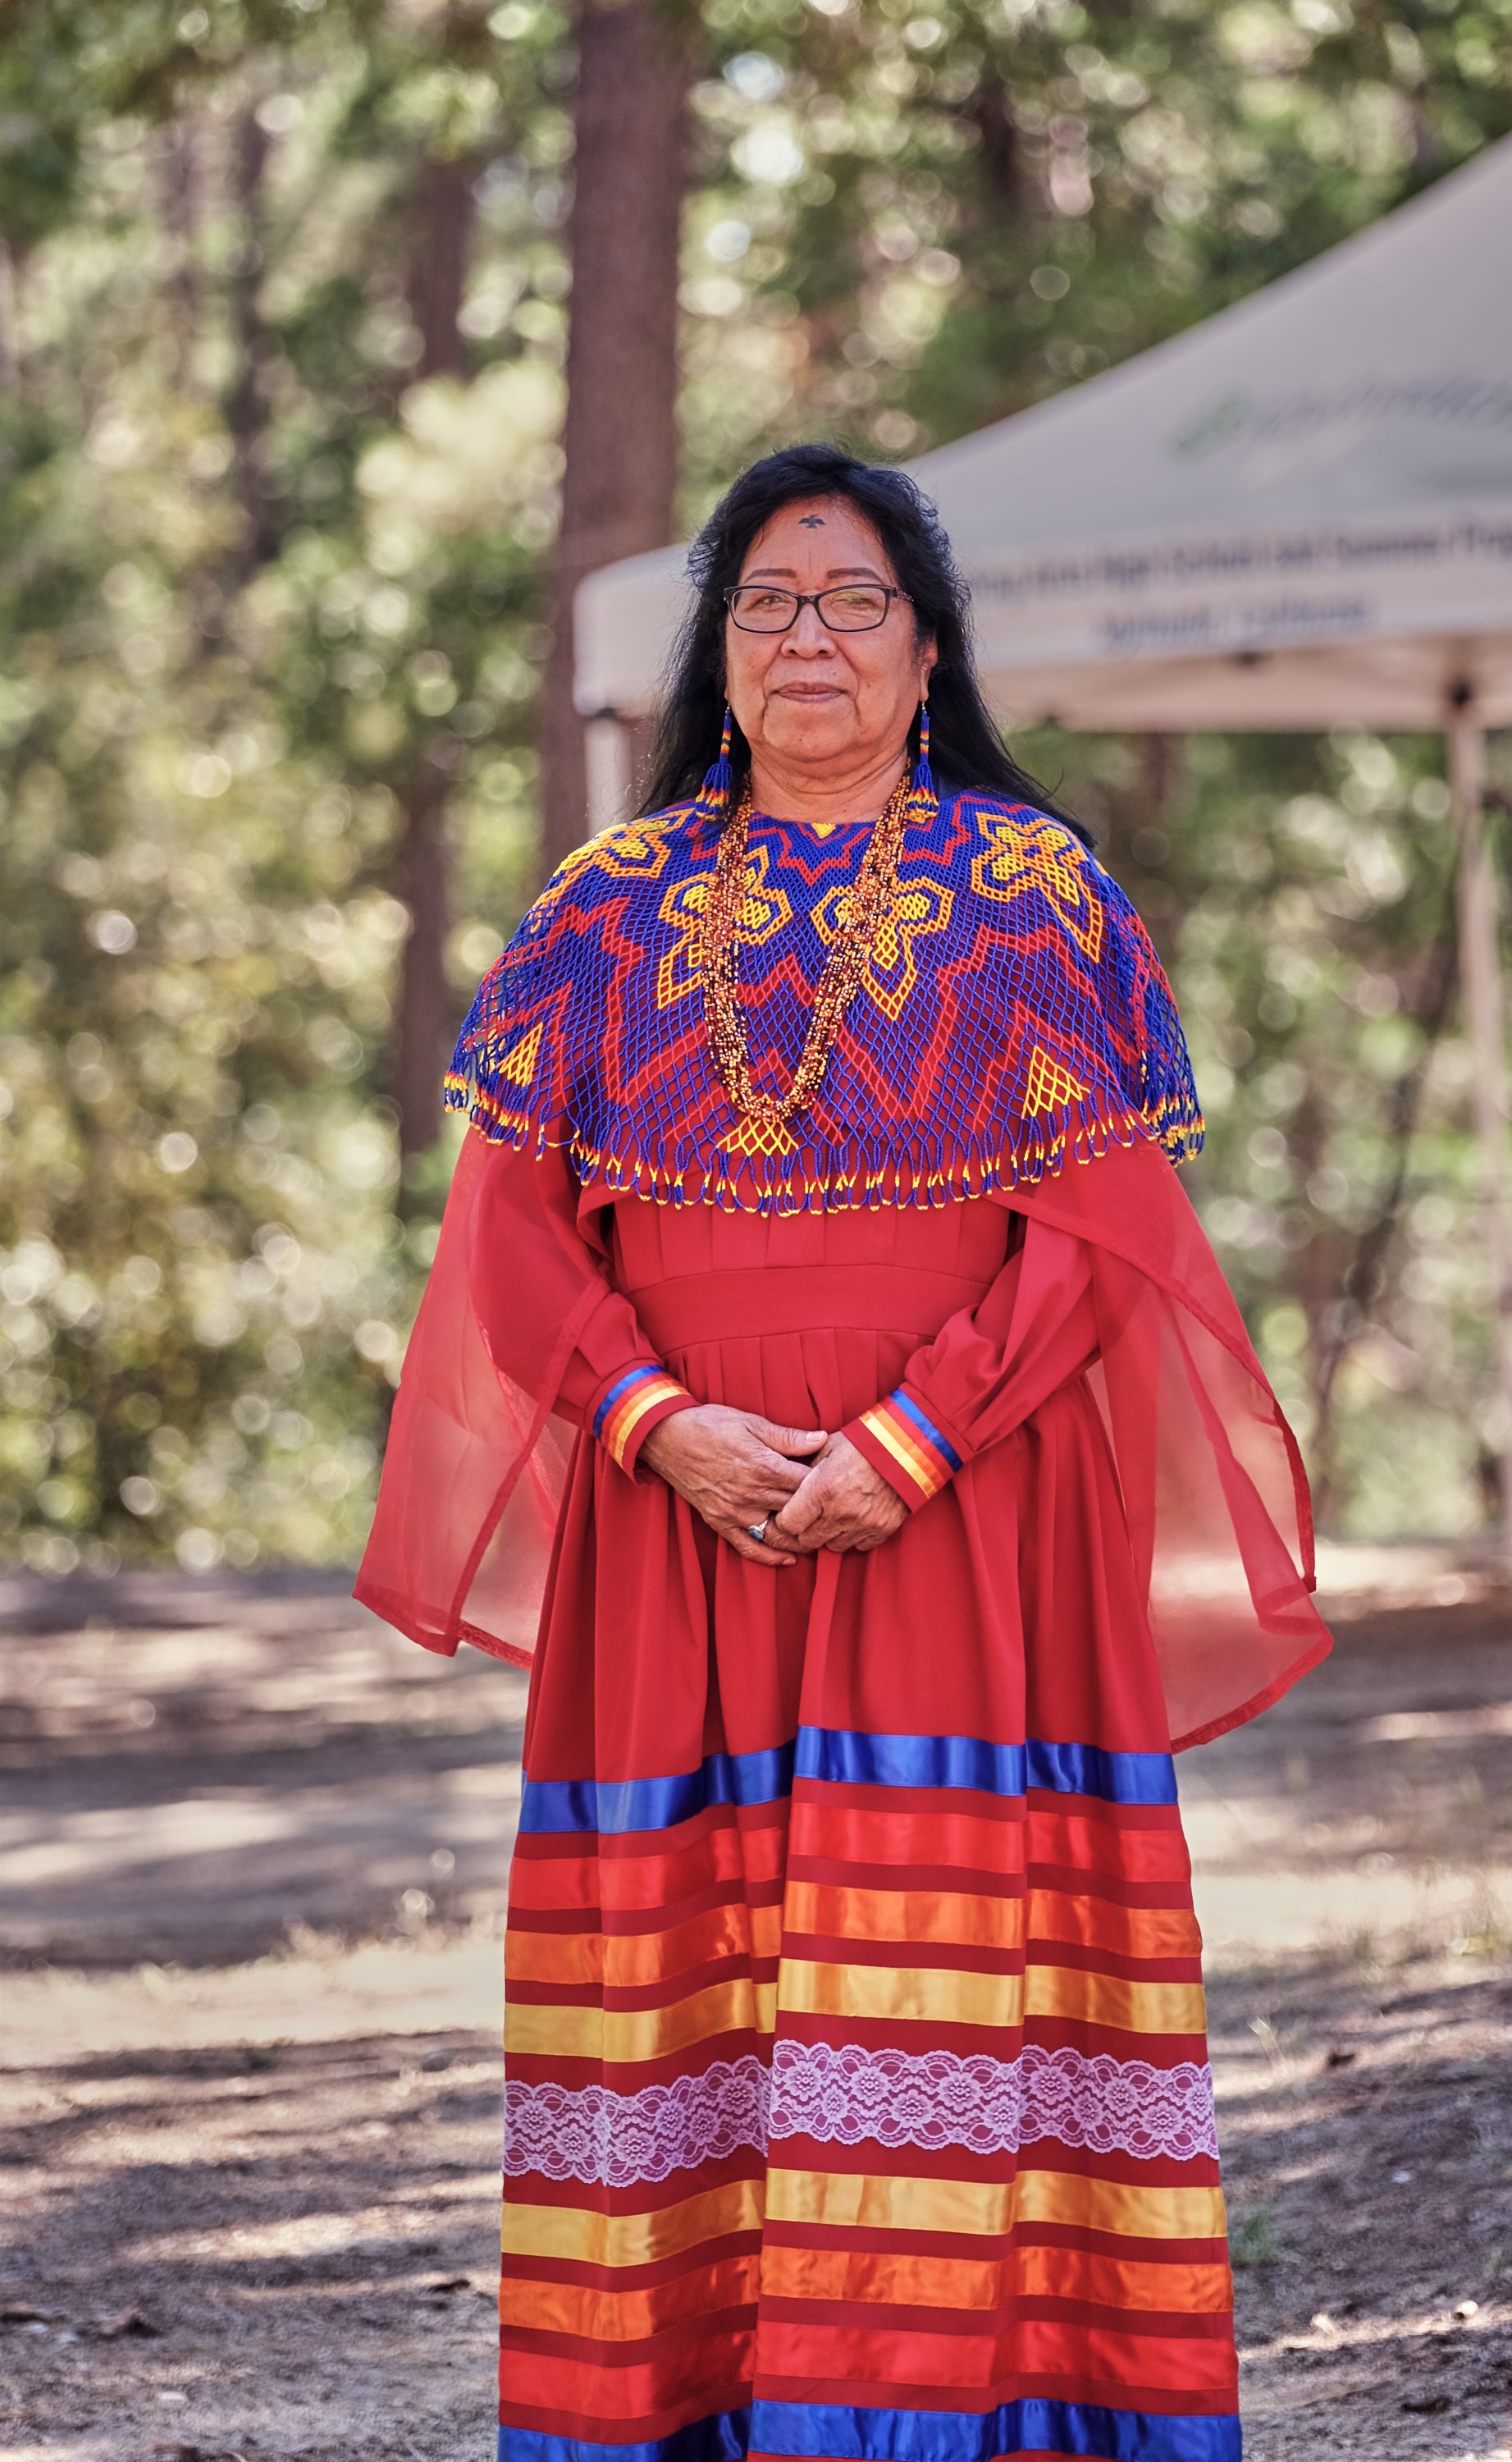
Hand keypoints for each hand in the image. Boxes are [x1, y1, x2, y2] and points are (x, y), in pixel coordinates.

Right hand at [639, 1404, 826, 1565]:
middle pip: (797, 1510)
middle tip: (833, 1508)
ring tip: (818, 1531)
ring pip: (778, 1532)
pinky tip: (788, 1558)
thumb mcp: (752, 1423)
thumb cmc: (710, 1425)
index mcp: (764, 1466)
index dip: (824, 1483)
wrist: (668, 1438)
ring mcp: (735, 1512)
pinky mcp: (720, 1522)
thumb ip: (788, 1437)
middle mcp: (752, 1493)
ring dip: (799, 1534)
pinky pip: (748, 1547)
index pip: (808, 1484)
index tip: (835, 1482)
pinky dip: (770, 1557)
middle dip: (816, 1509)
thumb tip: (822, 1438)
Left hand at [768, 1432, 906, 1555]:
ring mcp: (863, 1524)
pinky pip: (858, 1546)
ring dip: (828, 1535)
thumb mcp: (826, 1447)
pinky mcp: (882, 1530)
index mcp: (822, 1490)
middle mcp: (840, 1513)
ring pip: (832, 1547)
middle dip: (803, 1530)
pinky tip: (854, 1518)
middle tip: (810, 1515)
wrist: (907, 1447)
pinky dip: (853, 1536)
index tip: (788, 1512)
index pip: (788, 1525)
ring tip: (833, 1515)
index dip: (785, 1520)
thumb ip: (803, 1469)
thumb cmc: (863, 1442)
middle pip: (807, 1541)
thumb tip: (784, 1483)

**Problem statement:** The entire listing above is to be copied exactly, with all pictures omitted.

**Task result:**
Hand keypoints for each hand in the image. Boxes are [x1, y1, x2, y2] and points are (x, y), in pixel coordinates.

Right hand at [639, 1404, 826, 1565]:
middle pip: (797, 1510)
middle tip: (833, 1508)
ring tip: (818, 1531)
ring pip: (778, 1532)
pinky tip: (788, 1558)
thumb mcp: (752, 1423)
thumb cmc: (710, 1425)
index mcp: (764, 1466)
index dip: (824, 1483)
wrist: (668, 1438)
ring mcp: (735, 1512)
pinky mcp: (720, 1522)
thumb ip: (788, 1437)
middle mcp: (752, 1493)
ring dip: (799, 1534)
pinky pip: (748, 1547)
index pip: (808, 1484)
index tip: (835, 1482)
pinky dip: (770, 1557)
middle dip: (816, 1509)
thumb tip: (822, 1438)
Left hand at [768, 1432, 906, 1555]:
ring mcp: (863, 1524)
pinky pip: (858, 1546)
ring dip: (828, 1535)
thumb mcp: (826, 1447)
pinky mcp: (882, 1530)
index mcp: (822, 1490)
middle mcp: (840, 1513)
ring pip: (832, 1547)
middle dip: (803, 1530)
pinky tip: (854, 1518)
middle tip: (810, 1515)
wrist: (907, 1447)
pinky dip: (853, 1536)
index tip: (788, 1512)
index pip: (788, 1525)
ring tip: (833, 1515)
index dip: (785, 1520)
thumb ip: (803, 1469)
thumb cmc: (863, 1442)
middle pip: (807, 1541)
thumb tip: (784, 1483)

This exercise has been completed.